*** DATA ***
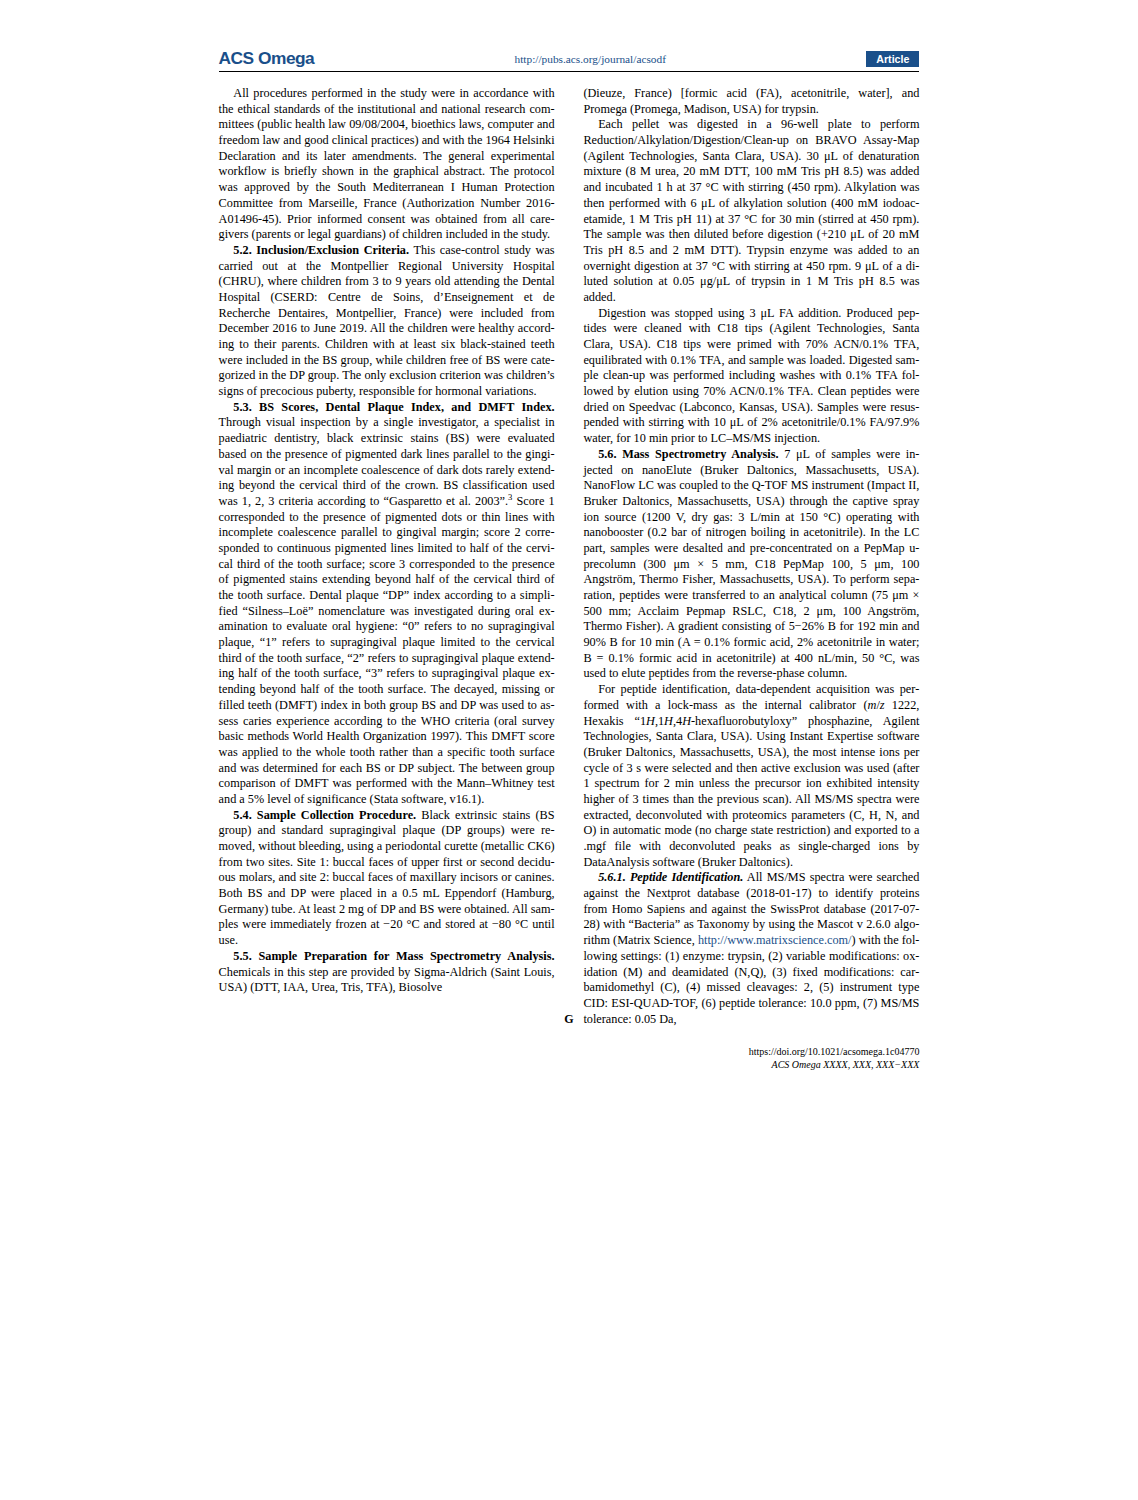ACS Omega
http://pubs.acs.org/journal/acsodf
Article
All procedures performed in the study were in accordance with the ethical standards of the institutional and national research committees (public health law 09/08/2004, bioethics laws, computer and freedom law and good clinical practices) and with the 1964 Helsinki Declaration and its later amendments. The general experimental workflow is briefly shown in the graphical abstract. The protocol was approved by the South Mediterranean I Human Protection Committee from Marseille, France (Authorization Number 2016-A01496-45). Prior informed consent was obtained from all caregivers (parents or legal guardians) of children included in the study.
5.2. Inclusion/Exclusion Criteria. This case-control study was carried out at the Montpellier Regional University Hospital (CHRU), where children from 3 to 9 years old attending the Dental Hospital (CSERD: Centre de Soins, d’Enseignement et de Recherche Dentaires, Montpellier, France) were included from December 2016 to June 2019. All the children were healthy according to their parents. Children with at least six black-stained teeth were included in the BS group, while children free of BS were categorized in the DP group. The only exclusion criterion was children’s signs of precocious puberty, responsible for hormonal variations.
5.3. BS Scores, Dental Plaque Index, and DMFT Index. Through visual inspection by a single investigator, a specialist in paediatric dentistry, black extrinsic stains (BS) were evaluated based on the presence of pigmented dark lines parallel to the gingival margin or an incomplete coalescence of dark dots rarely extending beyond the cervical third of the crown. BS classification used was 1, 2, 3 criteria according to “Gasparetto et al. 2003”.3 Score 1 corresponded to the presence of pigmented dots or thin lines with incomplete coalescence parallel to gingival margin; score 2 corresponded to continuous pigmented lines limited to half of the cervical third of the tooth surface; score 3 corresponded to the presence of pigmented stains extending beyond half of the cervical third of the tooth surface. Dental plaque “DP” index according to a simplified “Silness–Loë” nomenclature was investigated during oral examination to evaluate oral hygiene: “0” refers to no supragingival plaque, “1” refers to supragingival plaque limited to the cervical third of the tooth surface, “2” refers to supragingival plaque extending half of the tooth surface, “3” refers to supragingival plaque extending beyond half of the tooth surface. The decayed, missing or filled teeth (DMFT) index in both group BS and DP was used to assess caries experience according to the WHO criteria (oral survey basic methods World Health Organization 1997). This DMFT score was applied to the whole tooth rather than a specific tooth surface and was determined for each BS or DP subject. The between group comparison of DMFT was performed with the Mann–Whitney test and a 5% level of significance (Stata software, v16.1).
5.4. Sample Collection Procedure. Black extrinsic stains (BS group) and standard supragingival plaque (DP groups) were removed, without bleeding, using a periodontal curette (metallic CK6) from two sites. Site 1: buccal faces of upper first or second deciduous molars, and site 2: buccal faces of maxillary incisors or canines. Both BS and DP were placed in a 0.5 mL Eppendorf (Hamburg, Germany) tube. At least 2 mg of DP and BS were obtained. All samples were immediately frozen at −20 °C and stored at −80 °C until use.
5.5. Sample Preparation for Mass Spectrometry Analysis. Chemicals in this step are provided by Sigma-Aldrich (Saint Louis, USA) (DTT, IAA, Urea, Tris, TFA), Biosolve
(Dieuze, France) [formic acid (FA), acetonitrile, water], and Promega (Promega, Madison, USA) for trypsin.
Each pellet was digested in a 96-well plate to perform Reduction/Alkylation/Digestion/Clean-up on BRAVO Assay-Map (Agilent Technologies, Santa Clara, USA). 30 μL of denaturation mixture (8 M urea, 20 mM DTT, 100 mM Tris pH 8.5) was added and incubated 1 h at 37 °C with stirring (450 rpm). Alkylation was then performed with 6 μL of alkylation solution (400 mM iodoacetamide, 1 M Tris pH 11) at 37 °C for 30 min (stirred at 450 rpm). The sample was then diluted before digestion (+210 μL of 20 mM Tris pH 8.5 and 2 mM DTT). Trypsin enzyme was added to an overnight digestion at 37 °C with stirring at 450 rpm. 9 μL of a diluted solution at 0.05 μg/μL of trypsin in 1 M Tris pH 8.5 was added.
Digestion was stopped using 3 μL FA addition. Produced peptides were cleaned with C18 tips (Agilent Technologies, Santa Clara, USA). C18 tips were primed with 70% ACN/0.1% TFA, equilibrated with 0.1% TFA, and sample was loaded. Digested sample clean-up was performed including washes with 0.1% TFA followed by elution using 70% ACN/0.1% TFA. Clean peptides were dried on Speedvac (Labconco, Kansas, USA). Samples were resuspended with stirring with 10 μL of 2% acetonitrile/0.1% FA/97.9% water, for 10 min prior to LC–MS/MS injection.
5.6. Mass Spectrometry Analysis. 7 μL of samples were injected on nanoElute (Bruker Daltonics, Massachusetts, USA). NanoFlow LC was coupled to the Q-TOF MS instrument (Impact II, Bruker Daltonics, Massachusetts, USA) through the captive spray ion source (1200 V, dry gas: 3 L/min at 150 °C) operating with nanobooster (0.2 bar of nitrogen boiling in acetonitrile). In the LC part, samples were desalted and pre-concentrated on a PepMap u-precolumn (300 μm × 5 mm, C18 PepMap 100, 5 μm, 100 Angström, Thermo Fisher, Massachusetts, USA). To perform separation, peptides were transferred to an analytical column (75 μm × 500 mm; Acclaim Pepmap RSLC, C18, 2 μm, 100 Angström, Thermo Fisher). A gradient consisting of 5−26% B for 192 min and 90% B for 10 min (A = 0.1% formic acid, 2% acetonitrile in water; B = 0.1% formic acid in acetonitrile) at 400 nL/min, 50 °C, was used to elute peptides from the reverse-phase column.
For peptide identification, data-dependent acquisition was performed with a lock-mass as the internal calibrator (m/z 1222, Hexakis “1H,1H,4H-hexafluorobutyloxy” phosphazine, Agilent Technologies, Santa Clara, USA). Using Instant Expertise software (Bruker Daltonics, Massachusetts, USA), the most intense ions per cycle of 3 s were selected and then active exclusion was used (after 1 spectrum for 2 min unless the precursor ion exhibited intensity higher of 3 times than the previous scan). All MS/MS spectra were extracted, deconvoluted with proteomics parameters (C, H, N, and O) in automatic mode (no charge state restriction) and exported to a .mgf file with deconvoluted peaks as single-charged ions by DataAnalysis software (Bruker Daltonics).
5.6.1. Peptide Identification. All MS/MS spectra were searched against the Nextprot database (2018-01-17) to identify proteins from Homo Sapiens and against the SwissProt database (2017-07-28) with “Bacteria” as Taxonomy by using the Mascot v 2.6.0 algorithm (Matrix Science, http://www.matrixscience.com/) with the following settings: (1) enzyme: trypsin, (2) variable modifications: oxidation (M) and deamidated (N,Q), (3) fixed modifications: carbamidomethyl (C), (4) missed cleavages: 2, (5) instrument type CID: ESI-QUAD-TOF, (6) peptide tolerance: 10.0 ppm, (7) MS/MS tolerance: 0.05 Da,
G
https://doi.org/10.1021/acsomega.1c04770
ACS Omega XXXX, XXX, XXX−XXX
*** End of DATA ***
(YOUR GOAL) Leaving out every picture, repeat the records above exactly as they stand.

(PROBLEM SOLUTION)
ACS Omega
http://pubs.acs.org/journal/acsodf
Article
All procedures performed in the study were in accordance with the ethical standards of the institutional and national research committees (public health law 09/08/2004, bioethics laws, computer and freedom law and good clinical practices) and with the 1964 Helsinki Declaration and its later amendments. The general experimental workflow is briefly shown in the graphical abstract. The protocol was approved by the South Mediterranean I Human Protection Committee from Marseille, France (Authorization Number 2016-A01496-45). Prior informed consent was obtained from all caregivers (parents or legal guardians) of children included in the study.
5.2. Inclusion/Exclusion Criteria. This case-control study was carried out at the Montpellier Regional University Hospital (CHRU), where children from 3 to 9 years old attending the Dental Hospital (CSERD: Centre de Soins, d’Enseignement et de Recherche Dentaires, Montpellier, France) were included from December 2016 to June 2019. All the children were healthy according to their parents. Children with at least six black-stained teeth were included in the BS group, while children free of BS were categorized in the DP group. The only exclusion criterion was children’s signs of precocious puberty, responsible for hormonal variations.
5.3. BS Scores, Dental Plaque Index, and DMFT Index. Through visual inspection by a single investigator, a specialist in paediatric dentistry, black extrinsic stains (BS) were evaluated based on the presence of pigmented dark lines parallel to the gingival margin or an incomplete coalescence of dark dots rarely extending beyond the cervical third of the crown. BS classification used was 1, 2, 3 criteria according to “Gasparetto et al. 2003”.3 Score 1 corresponded to the presence of pigmented dots or thin lines with incomplete coalescence parallel to gingival margin; score 2 corresponded to continuous pigmented lines limited to half of the cervical third of the tooth surface; score 3 corresponded to the presence of pigmented stains extending beyond half of the cervical third of the tooth surface. Dental plaque “DP” index according to a simplified “Silness–Loë” nomenclature was investigated during oral examination to evaluate oral hygiene: “0” refers to no supragingival plaque, “1” refers to supragingival plaque limited to the cervical third of the tooth surface, “2” refers to supragingival plaque extending half of the tooth surface, “3” refers to supragingival plaque extending beyond half of the tooth surface. The decayed, missing or filled teeth (DMFT) index in both group BS and DP was used to assess caries experience according to the WHO criteria (oral survey basic methods World Health Organization 1997). This DMFT score was applied to the whole tooth rather than a specific tooth surface and was determined for each BS or DP subject. The between group comparison of DMFT was performed with the Mann–Whitney test and a 5% level of significance (Stata software, v16.1).
5.4. Sample Collection Procedure. Black extrinsic stains (BS group) and standard supragingival plaque (DP groups) were removed, without bleeding, using a periodontal curette (metallic CK6) from two sites. Site 1: buccal faces of upper first or second deciduous molars, and site 2: buccal faces of maxillary incisors or canines. Both BS and DP were placed in a 0.5 mL Eppendorf (Hamburg, Germany) tube. At least 2 mg of DP and BS were obtained. All samples were immediately frozen at −20 °C and stored at −80 °C until use.
5.5. Sample Preparation for Mass Spectrometry Analysis. Chemicals in this step are provided by Sigma-Aldrich (Saint Louis, USA) (DTT, IAA, Urea, Tris, TFA), Biosolve
(Dieuze, France) [formic acid (FA), acetonitrile, water], and Promega (Promega, Madison, USA) for trypsin.
Each pellet was digested in a 96-well plate to perform Reduction/Alkylation/Digestion/Clean-up on BRAVO Assay-Map (Agilent Technologies, Santa Clara, USA). 30 μL of denaturation mixture (8 M urea, 20 mM DTT, 100 mM Tris pH 8.5) was added and incubated 1 h at 37 °C with stirring (450 rpm). Alkylation was then performed with 6 μL of alkylation solution (400 mM iodoacetamide, 1 M Tris pH 11) at 37 °C for 30 min (stirred at 450 rpm). The sample was then diluted before digestion (+210 μL of 20 mM Tris pH 8.5 and 2 mM DTT). Trypsin enzyme was added to an overnight digestion at 37 °C with stirring at 450 rpm. 9 μL of a diluted solution at 0.05 μg/μL of trypsin in 1 M Tris pH 8.5 was added.
Digestion was stopped using 3 μL FA addition. Produced peptides were cleaned with C18 tips (Agilent Technologies, Santa Clara, USA). C18 tips were primed with 70% ACN/0.1% TFA, equilibrated with 0.1% TFA, and sample was loaded. Digested sample clean-up was performed including washes with 0.1% TFA followed by elution using 70% ACN/0.1% TFA. Clean peptides were dried on Speedvac (Labconco, Kansas, USA). Samples were resuspended with stirring with 10 μL of 2% acetonitrile/0.1% FA/97.9% water, for 10 min prior to LC–MS/MS injection.
5.6. Mass Spectrometry Analysis. 7 μL of samples were injected on nanoElute (Bruker Daltonics, Massachusetts, USA). NanoFlow LC was coupled to the Q-TOF MS instrument (Impact II, Bruker Daltonics, Massachusetts, USA) through the captive spray ion source (1200 V, dry gas: 3 L/min at 150 °C) operating with nanobooster (0.2 bar of nitrogen boiling in acetonitrile). In the LC part, samples were desalted and pre-concentrated on a PepMap u-precolumn (300 μm × 5 mm, C18 PepMap 100, 5 μm, 100 Angström, Thermo Fisher, Massachusetts, USA). To perform separation, peptides were transferred to an analytical column (75 μm × 500 mm; Acclaim Pepmap RSLC, C18, 2 μm, 100 Angström, Thermo Fisher). A gradient consisting of 5−26% B for 192 min and 90% B for 10 min (A = 0.1% formic acid, 2% acetonitrile in water; B = 0.1% formic acid in acetonitrile) at 400 nL/min, 50 °C, was used to elute peptides from the reverse-phase column.
For peptide identification, data-dependent acquisition was performed with a lock-mass as the internal calibrator (m/z 1222, Hexakis “1H,1H,4H-hexafluorobutyloxy” phosphazine, Agilent Technologies, Santa Clara, USA). Using Instant Expertise software (Bruker Daltonics, Massachusetts, USA), the most intense ions per cycle of 3 s were selected and then active exclusion was used (after 1 spectrum for 2 min unless the precursor ion exhibited intensity higher of 3 times than the previous scan). All MS/MS spectra were extracted, deconvoluted with proteomics parameters (C, H, N, and O) in automatic mode (no charge state restriction) and exported to a .mgf file with deconvoluted peaks as single-charged ions by DataAnalysis software (Bruker Daltonics).
5.6.1. Peptide Identification. All MS/MS spectra were searched against the Nextprot database (2018-01-17) to identify proteins from Homo Sapiens and against the SwissProt database (2017-07-28) with “Bacteria” as Taxonomy by using the Mascot v 2.6.0 algorithm (Matrix Science, http://www.matrixscience.com/) with the following settings: (1) enzyme: trypsin, (2) variable modifications: oxidation (M) and deamidated (N,Q), (3) fixed modifications: carbamidomethyl (C), (4) missed cleavages: 2, (5) instrument type CID: ESI-QUAD-TOF, (6) peptide tolerance: 10.0 ppm, (7) MS/MS tolerance: 0.05 Da,
G
https://doi.org/10.1021/acsomega.1c04770
ACS Omega XXXX, XXX, XXX−XXX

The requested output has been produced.